*** Supplied material ***

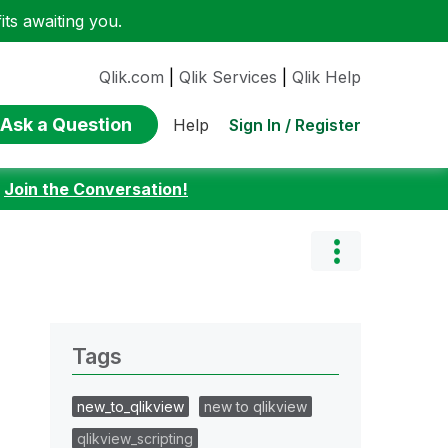
ts awaiting you.
Qlik.com
|
Qlik Services
|
Qlik Help
Ask a Question
Sign In / Register
Help
:
Join the Conversation!
Tags
new_to_qlikview
new to qlikview
qlikview_scripting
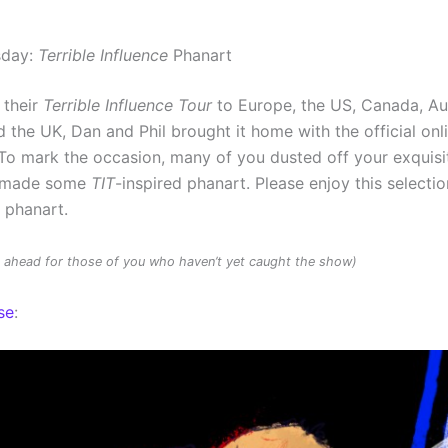
sday:
Terrible Influence
Phanart
 their
Terrible Influence Tour
to Europe, the US, Canada, Au
 the UK, Dan and Phil brought it home with the official onl
To mark the occasion, many of you dusted off your exquisit
d made some
TIT
-inspired phanart. Please enjoy this selectio
d phanart.
rs ahead for those of you who haven’t yet caught the show)
se
:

*** End of Supplied material ***

** Problem description **
The entries above need to be output again in full, exactly, and without pictures.

** Written answer **
ts awaiting you.
Qlik.com
|
Qlik Services
|
Qlik Help
Ask a Question
Sign In / Register
Help
:
Join the Conversation!
Tags
new_to_qlikview
new to qlikview
qlikview_scripting
sday:
Terrible Influence
Phanart
 their
Terrible Influence Tour
to Europe, the US, Canada, Au
 the UK, Dan and Phil brought it home with the official onl
To mark the occasion, many of you dusted off your exquisit
d made some
TIT
-inspired phanart. Please enjoy this selectio
d phanart.
rs ahead for those of you who haven’t yet caught the show)
se
:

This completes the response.